Myocardial hypoxic-ischemic injury is the cause of significant morbidity and mortality worldwide. The cardiomyocyte response to hypoxic-ischemic injury is known to include changes in cell cycle regulators. The cyclin-dependent kinase inhibitor p57Kip2 is involved in cell cycle control, differentiation, stress signaling and apoptosis. In contrast to other cyclin-dependent kinase inhibitors, p57Kip2 expression diminishes during postnatal life and is reactivated in the adult heart under conditions of cardiac stress. Overexpression of p57Kip2 has been previously shown to prevent apoptotic cell death in vitro by inhibiting stress-activated kinases. Therefore, we hypothesized that p57Kip2 has a protective role in cardiomyocytes under hypoxic conditions. To investigate this hypothesis, we created a transgenic mouse (R26loxpTA-p57k/+) that expresses p57Kip2 specifically in cardiac tissue under the ventricular cardiomyocyte promoter Mlc2v.

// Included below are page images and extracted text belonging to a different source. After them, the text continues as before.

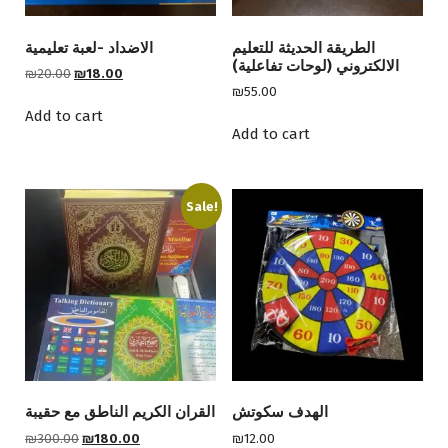
الطريقة الحديثة للتعليم
الاضداد -لعبة تعليمية
الالكتروني (لوحات تفاعلية)
O
C
₪
20.00
₪
18.00
r
u
₪
55.00
i
r
Add to cart
g
r
Add to cart
i
e
n
n
a
t
l
p
Sale!
p
r
r
i
i
c
c
e
e
i
w
s
a
:
s
₪
:
1
₪
8
الهدف سكوتش
القران الكريم الناطق مع حقيبة
2
.
0
0
O
C
₪
300.00
₪
180.00
₪
12.00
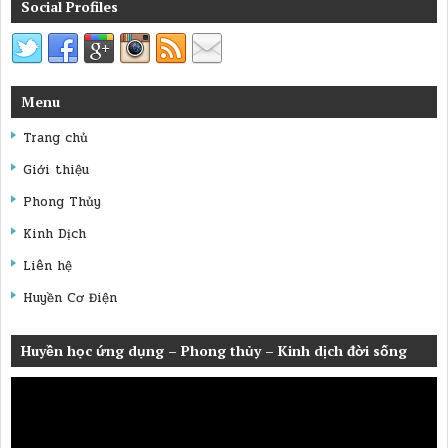
Social Profiles
Menu
Trang chủ
Giới thiệu
Phong Thủy
Kinh Dịch
Liên hệ
Huyền Cơ Điện
Huyền học ứng dụng – Phong thủy – Kinh dịch đời sống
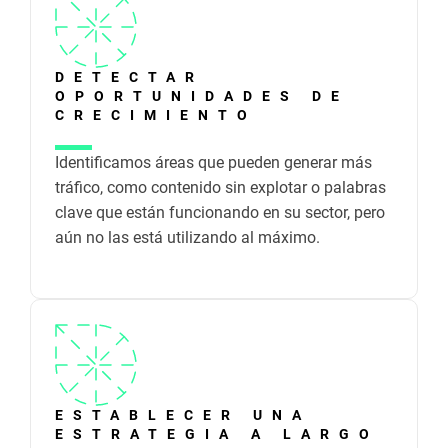
DETECTAR
OPORTUNIDADES DE
CRECIMIENTO
Identificamos áreas que pueden generar más
tráfico, como contenido sin explotar o palabras
clave que están funcionando en su sector, pero
aún no las está utilizando al máximo.
ESTABLECER UNA
ESTRATEGIA A LARGO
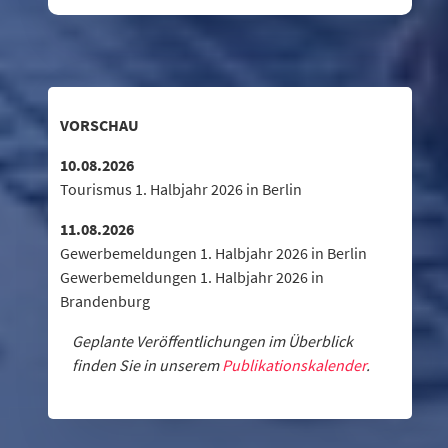
VORSCHAU
10.08.2026
Tourismus 1. Halbjahr 2026 in Berlin
11.08.2026
Gewerbemeldungen 1. Halbjahr 2026 in Berlin
Gewerbemeldungen 1. Halbjahr 2026 in
Brandenburg
Geplante Veröffentlichungen im Überblick
finden Sie in unserem
Publikationskalender
.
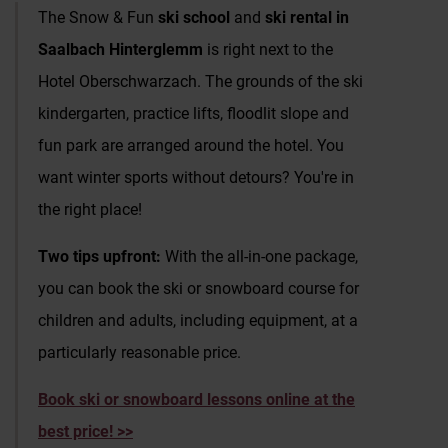
The Snow & Fun
ski school
and
ski rental in
Enquiries & Booking
Saalbach Hinterglemm
is right next to the
Hotel Oberschwarzach. The grounds of the ski
kindergarten, practice lifts, floodlit slope and
fun park are arranged around the hotel. You
want winter sports without detours? You're in
the right place!
Two tips upfront:
With the all-in-one package,
you can book the ski or snowboard course for
children and adults, including equipment, at a
particularly reasonable price.
Book ski or snowboard lessons online at the
best price! >>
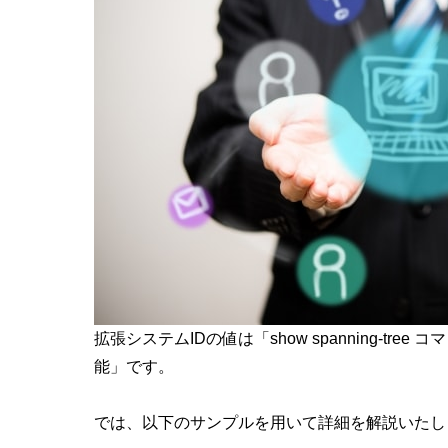
拡張システムIDの値は「
show spanning-tree コ
能
」です。
では、以下のサンプルを用いて詳細を解説いたし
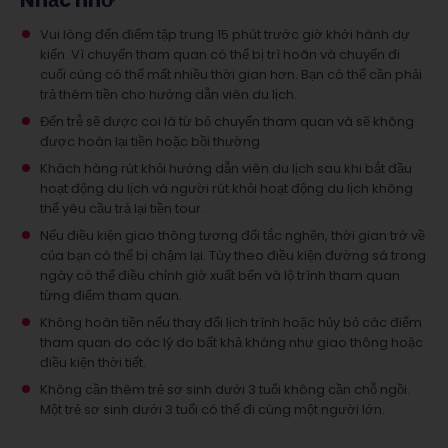
Nhắc nhở
Vui lòng đến điểm tập trung 15 phút trước giờ khởi hành dự
kiến. Vì chuyến tham quan có thể bị trì hoãn và chuyến đi
cuối cùng có thể mất nhiều thời gian hơn. Bạn có thể cần phải
trả thêm tiền cho hướng dẫn viên du lịch.
Đến trễ sẽ được coi là từ bỏ chuyến tham quan và sẽ không
được hoàn lại tiền hoặc bồi thường
Khách hàng rút khỏi hướng dẫn viên du lịch sau khi bắt đầu
hoạt động du lịch và người rút khỏi hoạt động du lịch không
thể yêu cầu trả lại tiền tour.
Nếu điều kiện giao thông tương đối tắc nghẽn, thời gian trở về
của bạn có thể bị chậm lại. Tùy theo điều kiện đường sá trong
ngày có thể điều chỉnh giờ xuất bến và lộ trình tham quan
từng điểm tham quan.
Không hoàn tiền nếu thay đổi lịch trình hoặc hủy bỏ các điểm
tham quan do các lý do bất khả kháng như giao thông hoặc
điều kiện thời tiết.
Không cần thêm trẻ sơ sinh dưới 3 tuổi không cần chỗ ngồi.
Một trẻ sơ sinh dưới 3 tuổi có thể đi cùng một người lớn.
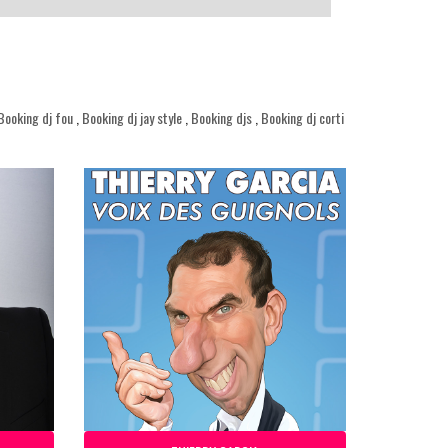
Booking dj fou
,
Booking dj jay style
,
Booking djs
,
Booking dj corti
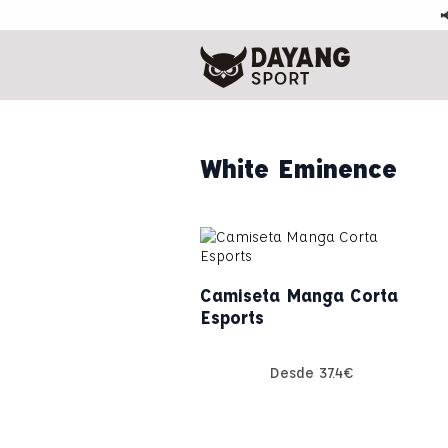

White Eminence
Camiseta Manga Corta
Esports
Desde
37.4
€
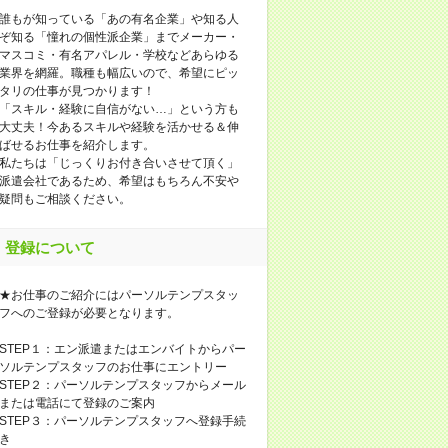
誰もが知っている「あの有名企業」や知る人
ぞ知る「憧れの個性派企業」までメーカー・
マスコミ・有名アパレル・学校などあらゆる
業界を網羅。職種も幅広いので、希望にピッ
タリの仕事が見つかります！
「スキル・経験に自信がない…」という方も
大丈夫！今あるスキルや経験を活かせる＆伸
ばせるお仕事を紹介します。
私たちは「じっくりお付き合いさせて頂く」
派遣会社であるため、希望はもちろん不安や
疑問もご相談ください。
登録について
★お仕事のご紹介にはパーソルテンプスタッ
フへのご登録が必要となります。
STEP１：エン派遣またはエンバイトからパー
ソルテンプスタッフのお仕事にエントリー
STEP２：パーソルテンプスタッフからメール
または電話にて登録のご案内
STEP３：パーソルテンプスタッフへ登録手続
き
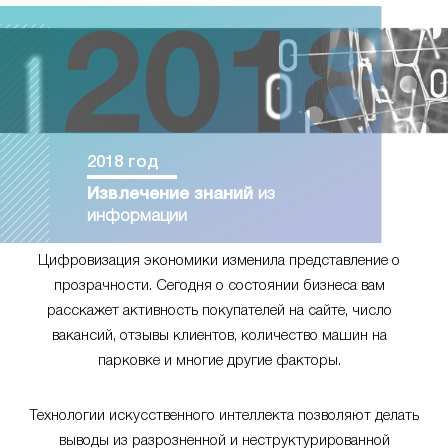
2018 год
Извлечение знаний
из
информации
Цифровизация экономики изменила представление о
прозрачности. Сегодня о состоянии бизнеса вам
расскажет активность покупателей на сайте, число
вакансий, отзывы клиентов, количество машин на
парковке и многие другие факторы.
Технологии искусственного интеллекта позволяют делать
выводы из разрозненной и неструктурированной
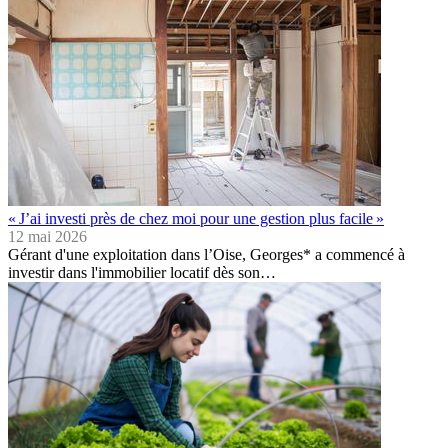
« J’ai investi près de chez moi pour une gestion plus facile »
12 mai 2026
Gérant d'une exploitation dans l’Oise, Georges* a commencé à
investir dans l'immobilier locatif dès son…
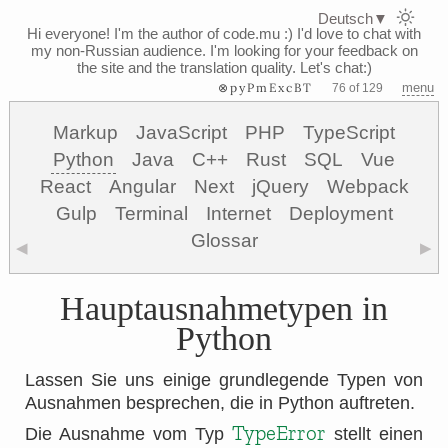
Deutsch
▼
Hi everyone! I'm the author of code.mu :)
I'd love to chat with
my non-Russian audience. I'm looking for your feedback on
the site and the translation quality. Let's chat:)
⊗pyPmExcBT
menu
76 of 129
Markup
JavaScript
PHP
TypeScript
Python
Java
C++
Rust
SQL
Vue
React
Angular
Next
jQuery
Webpack
Gulp
Terminal
Internet
Deployment
Glossar
◀
▶
Hauptausnahmetypen in
Python
Lassen Sie uns einige grundlegende Typen von
Ausnahmen besprechen, die in Python auftreten.
TypeError
Die Ausnahme vom Typ
stellt einen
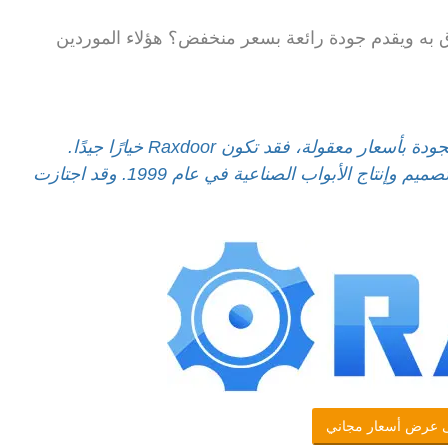
 به ويقدم جودة رائعة بسعر منخفض؟
هؤلاء الموردين
إذا كنت تبحث عن أبواب صناعية عالية الجودة بأسعار معقولة، فقد تكون Raxdoor خيارًا جيدًا.
Raxdoor هي شركة مصنعة في الصين، بدأنا في تصميم وإنتاج الأبواب الصناعية في عام 1999. وقد اجتازت
 عرض أسعار مجاني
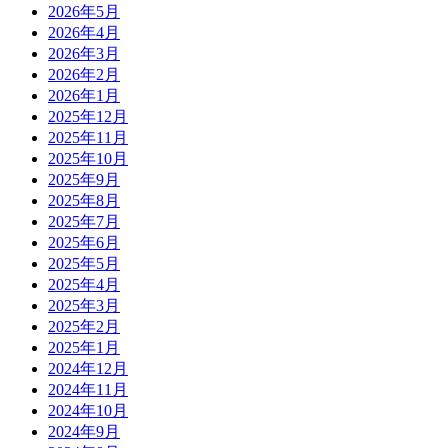
2026年5月
2026年4月
2026年3月
2026年2月
2026年1月
2025年12月
2025年11月
2025年10月
2025年9月
2025年8月
2025年7月
2025年6月
2025年5月
2025年4月
2025年3月
2025年2月
2025年1月
2024年12月
2024年11月
2024年10月
2024年9月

Transgenic mice with cardiac specific overexpression of p57Kip2 are viable, fertile and normally active and their hearts are morphologically indistinguishable from the control hearts and have similar heart weight/body weight ratio. The baseline functional parameters, including left ventricular systolic pressure (LVSP), left ventricular end diastolic pressure (LVEDP), LVdp/dtmax, heart rate (HR) and rate pressure product (RPR) were not significantly different between the different groups as assessed by the Langendorff perfused heart preparation. However, after subjecting the heart ex vivo to 30 minutes of ischemia-reperfusion injury, the p57Kip2 overexpressing hearts demonstrated preserved cardiac function compared to control mice with higher left ventricular developed pressure (63 ± 15 vs 30 ± 6 mmHg, p = 0.05), rate pressure product (22.8 ± 4.86 vs 10.4 ± 2.1 × 103bpm × mmHg, p < 0.05) and coronary flow (3.5 ± 0.5 vs 2.38 ± 0.24 ml/min, p <0.05).
These data suggest that forced cardiac expression of p57Kip2 does not affect myocardial growth, differentiation and baseline function but attenuates injury from ischemia-reperfusion in the adult mouse heart.